Le collectif de défense des autoentrepreneurs lors d'une conférence de presse le 5 juin 2013. — ERIC PIERMONT / AFP

Des mots chocs pour défendre les jeunes pousses. Le président de la Fédération des auto-entrepreneurs (Fedae), Grégoire Leclercq, a mis en garde jeudi contre «le plus grand plan social de l'histoire» qui pourrait résulter d'un projet de réforme du régime des autoentrepreneurs.

Les représentants des auto-entrepreneurs ainsi que les responsables du mouvement des Poussins doivent rencontrer ce jeudi la ministre de l'Artisanat Sylvia Pinel pour faire valoir leurs arguments en faveur de ce régime, créé par la loi de modernisation de l'économie du 4 août 2008. Une rencontre qui risque d’être tendue  après la polémique suscitée en fin de semaine dernière le projet de la ministre de l’Artisanat de limiter dans la durée ce régime lorsqu'il est utilisé pour une activité principale

«Laisser les auto-entrepreneurs «se développer à leur rythme»

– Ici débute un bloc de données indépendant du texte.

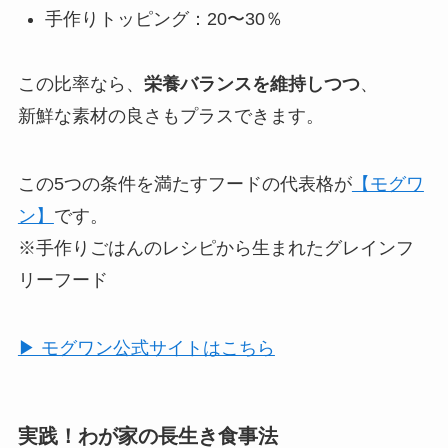
手作りトッピング：20〜30％
この比率なら、
栄養バランスを維持しつつ
、
新鮮な素材の良さもプラスできます。
この5つの条件を満たすフードの代表格が
【モグワ
ン】
です。
※手作りごはんのレシピから生まれたグレインフ
リーフード
▶ モグワン公式サイトはこちら
実践！わが家の長生き食事法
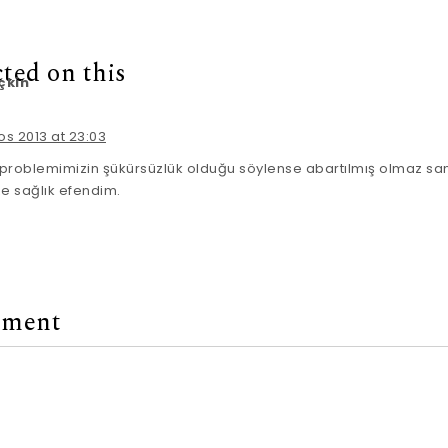
cted on this
çkin
s 2013 at 23:03
problemimizin şükürsüzlük olduğu söylense abartılmış olmaz san
ze sağlık efendim.
mment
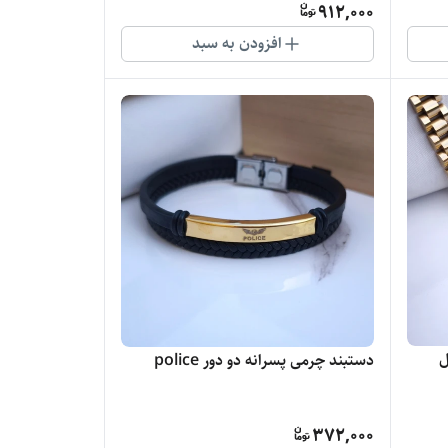
912,000
افزودن به سبد
ل
دستبند چرمی پسرانه دو دور police
372,000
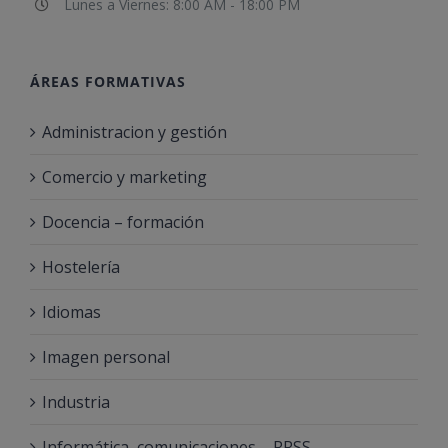
Lunes a Viernes: 8:00 AM - 18:00 PM
ÁREAS FORMATIVAS
Administracion y gestión
Comercio y marketing
Docencia – formación
Hostelería
Idiomas
Imagen personal
Industria
Informática, comunicaciones – RRSS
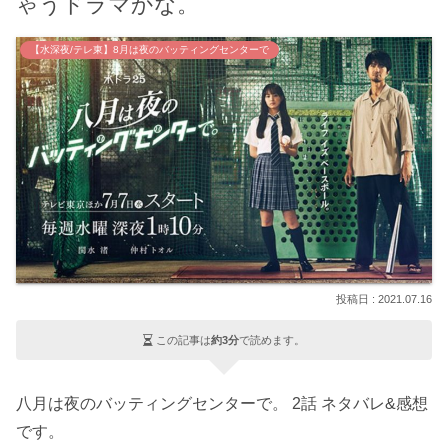
ゃうドラマかな。
【水深夜/テレ東】8月は夜のバッティングセンターで
2021.07.16
この記事は
約3分
で読めます。
八月は夜のバッティングセンターで。 2話 ネタバレ&感想
です。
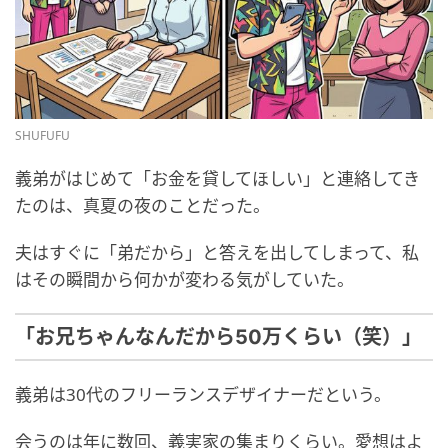
SHUFUFU
義弟がはじめて「お金を貸してほしい」と連絡してき
たのは、真夏の夜のことだった。
夫はすぐに「弟だから」と答えを出してしまって、私
はその瞬間から何かが変わる気がしていた。
「お兄ちゃんなんだから50万くらい（笑）」
義弟は30代のフリーランスデザイナーだという。
会うのは年に数回、義実家の集まりくらい。愛想はよ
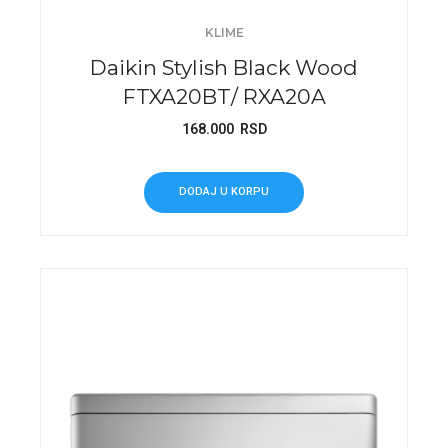
KLIME
Daikin Stylish Black Wood
FTXA20BT/ RXA20A
168.000
RSD
DODAJ U KORPU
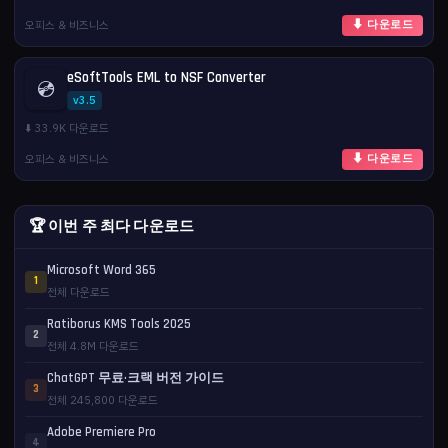
오피스 & 비즈니스
⬇ 다운로드
eSoftTools EML to NSF Converter
💿
v3.5
⬇️ 33.9K 다운로드
오피스 & 비즈니스
⬇ 다운로드
🏆 이번 주 최다 다운로드
Microsoft Word 365
1
전체 다운로드
Ratiborus KMS Tools 2025
2
전체 4.8M 다운로드
ChatGPT 무료·크랙 버전 가이드
3
전체 245,800 다운로드
Adobe Premiere Pro
4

Sylvia Pinel, «malgré des volontés parfaitement louables d'accompagner, de contrôler et de faire grandir, va faire le plus grand plan social de l'histoire en renvoyant à Pôle emploi des gens qui s'auto-licencient et qui ont créé leur auto-boulot», a prévenu Grégoire Leclercq, sur RTL.

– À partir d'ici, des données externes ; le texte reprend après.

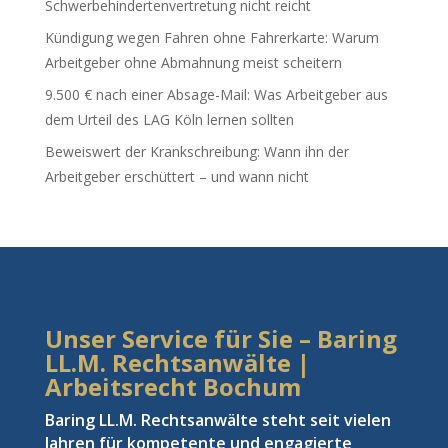
Schwerbehindertenvertretung nicht reicht
Kündigung wegen Fahren ohne Fahrerkarte: Warum
Arbeitgeber ohne Abmahnung meist scheitern
9.500 € nach einer Absage-Mail: Was Arbeitgeber aus
dem Urteil des LAG Köln lernen sollten
Beweiswert der Krankschreibung: Wann ihn der
Arbeitgeber erschüttert – und wann nicht
Unser Service für Sie – Baring
LL.M. Rechtsanwälte |
Arbeitsrecht Bochum
Baring LL.M. Rechtsanwälte steht seit vielen
Jahren für kompetente und engagierte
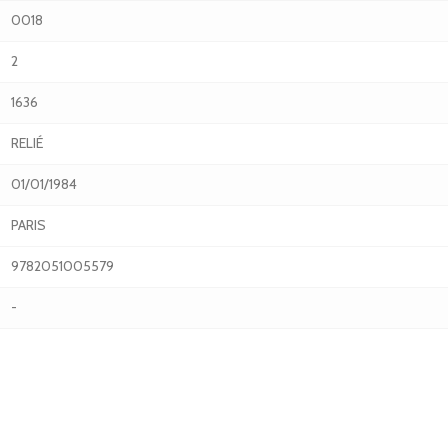
0018
2
1636
RELIÉ
01/01/1984
PARIS
9782051005579
-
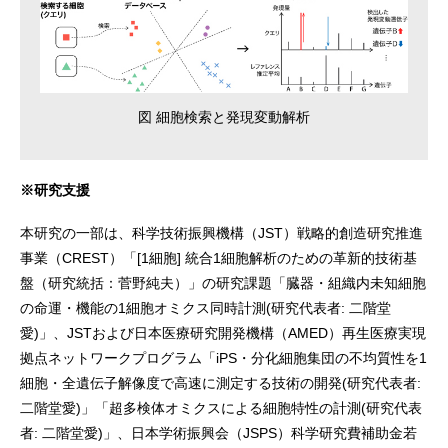
図 細胞検索と発現変動解析
※研究支援
本研究の一部は、科学技術振興機構（JST）戦略的創造研究推進
事業（CREST）「[1細胞] 統合1細胞解析のための革新的技術基
盤（研究統括：菅野純夫）」の研究課題「臓器・組織内未知細胞
の命運・機能の1細胞オミクス同時計測(研究代表者: 二階堂
愛)」、JSTおよび日本医療研究開発機構（AMED）再生医療実現
拠点ネットワークプログラム「iPS・分化細胞集団の不均質性を1
細胞・全遺伝子解像度で高速に測定する技術の開発(研究代表者:
二階堂愛)」「超多検体オミクスによる細胞特性の計測(研究代表
者: 二階堂愛)」、日本学術振興会（JSPS）科学研究費補助金若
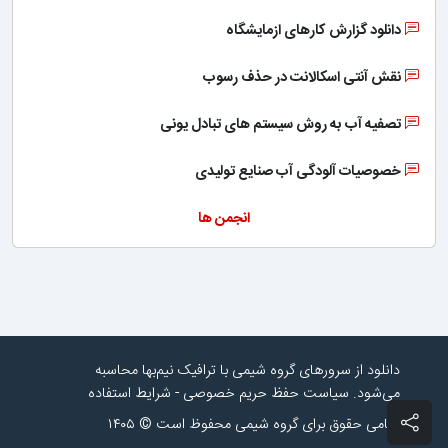
دانلود گزارش کارهای ازمایشگاه
نقش آنتی اسکالانت در حذف رسوب
تصفیه آب به روش سیستم های تبادل یونی
خصوصیات آلودگی آب صنایع تولیدی
انجمن ها
دانلود از سرورهای گروه شیمی با ترافیک نیم‌بها محاسبه
می‌شود.
سیاست حفظ حریم خصوصی
-
شرایط استفاده
تمامی حقوق برای گروه شیمی محفوظ است © ۱۴۰۵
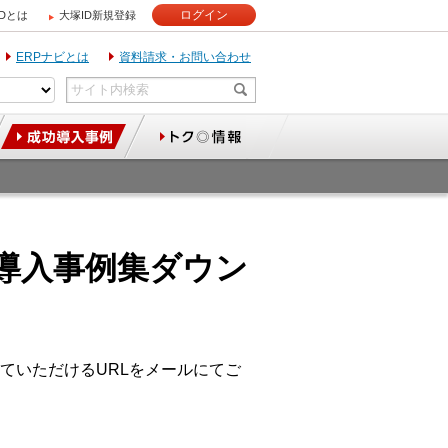
ログイン
IDとは
大塚ID新規登録
ERPナビとは
資料請求・お問い合わせ
導入事例集ダウン
ていただけるURLをメールにてご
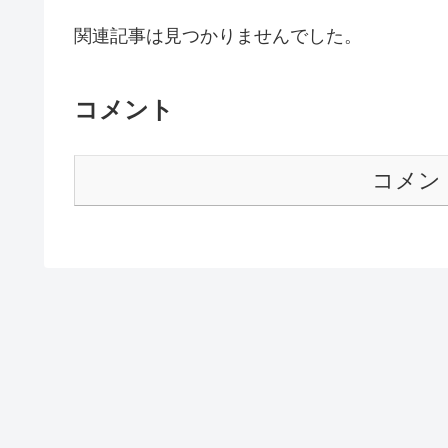
関連記事は見つかりませんでした。
コメント
コメン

Sur les quelque 900.000 auto-entrepreneurs français, «450.000 génèrent du chiffre d'affaires, dont 300.000 viennent de Pôle-emploi et ne vivent que de leur auto-entreprise», a expliqué  Grégoire Leclercq qui doit rencontrer Sylvia Pinel plus tard dans la journée.

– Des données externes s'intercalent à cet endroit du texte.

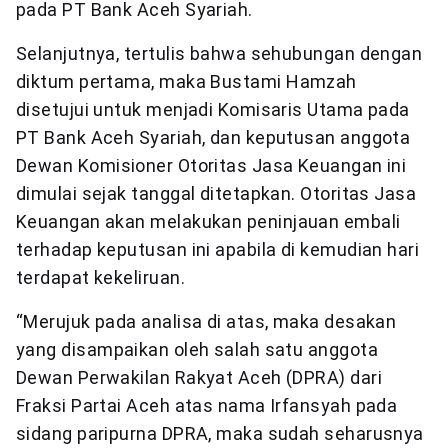
pada PT Bank Aceh Syariah.
Selanjutnya, tertulis bahwa sehubungan dengan
diktum pertama, maka Bustami Hamzah
disetujui untuk menjadi Komisaris Utama pada
PT Bank Aceh Syariah, dan keputusan anggota
Dewan Komisioner Otoritas Jasa Keuangan ini
dimulai sejak tanggal ditetapkan. Otoritas Jasa
Keuangan akan melakukan peninjauan embali
terhadap keputusan ini apabila di kemudian hari
terdapat kekeliruan.
“Merujuk pada analisa di atas, maka desakan
yang disampaikan oleh salah satu anggota
Dewan Perwakilan Rakyat Aceh (DPRA) dari
Fraksi Partai Aceh atas nama Irfansyah pada
sidang paripurna DPRA, maka sudah seharusnya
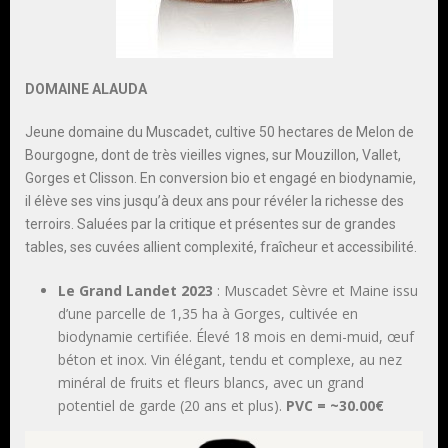
DOMAINE ALAUDA
Jeune domaine du Muscadet, cultive 50 hectares de Melon de
Bourgogne, dont de très vieilles vignes, sur Mouzillon, Vallet,
Gorges et Clisson. En conversion bio et engagé en biodynamie,
il élève ses vins jusqu’à deux ans pour révéler la richesse des
terroirs. Saluées par la critique et présentes sur de grandes
tables, ses cuvées allient complexité, fraîcheur et accessibilité.
Le Grand Landet 2023
: Muscadet Sèvre et Maine issu
d’une parcelle de 1,35 ha à Gorges, cultivée en
biodynamie certifiée. Élevé 18 mois en demi-muid, œuf
béton et inox. Vin élégant, tendu et complexe, au nez
minéral de fruits et fleurs blancs, avec un grand
potentiel de garde (20 ans et plus).
PVC = ~30.00€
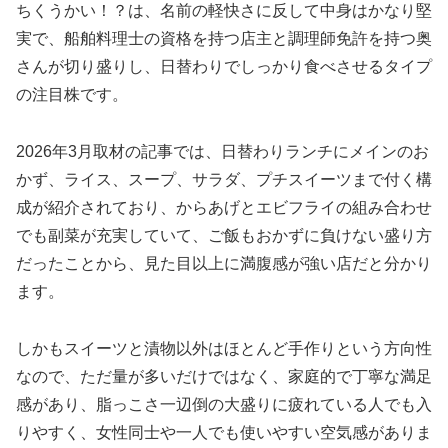
ちくうかい！？は、名前の軽快さに反して中身はかなり堅
実で、船舶料理士の資格を持つ店主と調理師免許を持つ奥
さんが切り盛りし、日替わりでしっかり食べさせるタイプ
の注目株です。
2026年3月取材の記事では、日替わりランチにメインのお
かず、ライス、スープ、サラダ、プチスイーツまで付く構
成が紹介されており、からあげとエビフライの組み合わせ
でも副菜が充実していて、ご飯もおかずに負けない盛り方
だったことから、見た目以上に満腹感が強い店だと分かり
ます。
しかもスイーツと漬物以外はほとんど手作りという方向性
なので、ただ量が多いだけではなく、家庭的で丁寧な満足
感があり、脂っこさ一辺倒の大盛りに疲れている人でも入
りやすく、女性同士や一人でも使いやすい空気感がありま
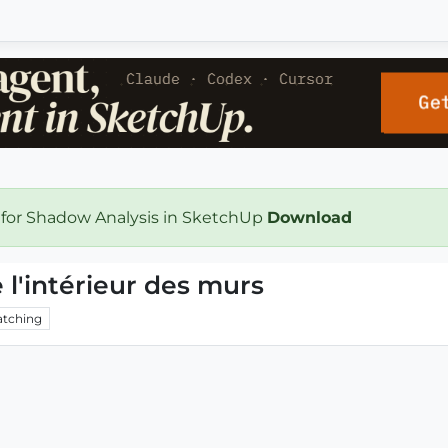
 for Shadow Analysis in SketchUp
Download
l'intérieur des murs
tching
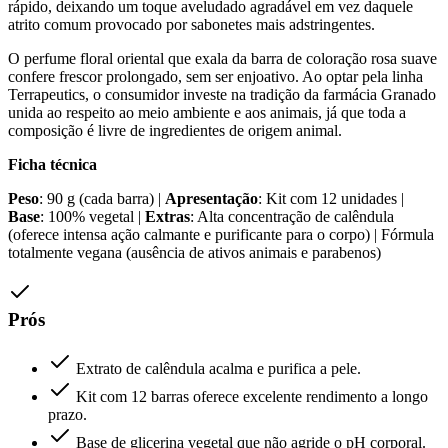
rápido, deixando um toque aveludado agradável em vez daquele
atrito comum provocado por sabonetes mais adstringentes.
O perfume floral oriental que exala da barra de coloração rosa suave
confere frescor prolongado, sem ser enjoativo. Ao optar pela linha
Terrapeutics, o consumidor investe na tradição da farmácia Granado
unida ao respeito ao meio ambiente e aos animais, já que toda a
composição é livre de ingredientes de origem animal.
Ficha técnica
Peso
: 90 g (cada barra) |
Apresentação
: Kit com 12 unidades |
Base
: 100% vegetal |
Extras
: Alta concentração de calêndula
(oferece intensa ação calmante e purificante para o corpo) | Fórmula
totalmente vegana (ausência de ativos animais e parabenos)
Prós
Extrato de calêndula acalma e purifica a pele.
Kit com 12 barras oferece excelente rendimento a longo
prazo.
Base de glicerina vegetal que não agride o pH corporal.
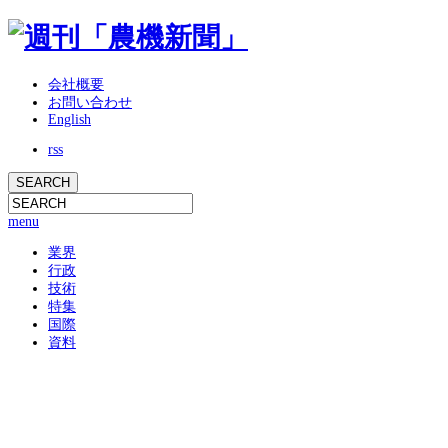
会社概要
お問い合わせ
English
rss
menu
業界
行政
技術
特集
国際
資料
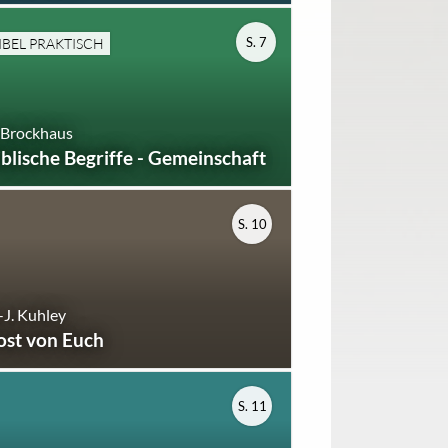
S. 7
IBEL PRAKTISCH
 Brockhaus
iblische Begriffe - Gemeinschaft
S. 10
-J. Kuhley
ost von Euch
S. 11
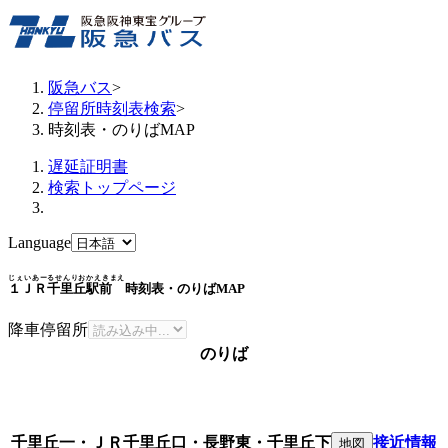
阪急バス
>
停留所時刻表検索
>
時刻表・のりばMAP
遅延証明書
検索トップページ
Language
じぇいあーるせんりおかえきまえ
１ＪＲ千里丘駅前
時刻表・のりばMAP
降車停留所
のりば
千里丘一・ＪＲ千里丘口・長野東・千里丘下
接近情報
地図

En cas de limitation à deux ans du statut des auto-entrepreneurs, «la seule solution pour eux sera d'arrêter d'exercer sous ce régime et de retourner soit au Pôle emploi ou au RSA» (revenu de solidarité active), a-t-il prévenu. Il préconise de laisser les auto-entrepreneurs «se développer à leur rythme».

Le projet de réforme, qui prévoit de limiter dans la durée ce régime lorsqu'il est utilisé pour une activité principale, suscite de vives protestations des représentants des auto-entrepreneurs.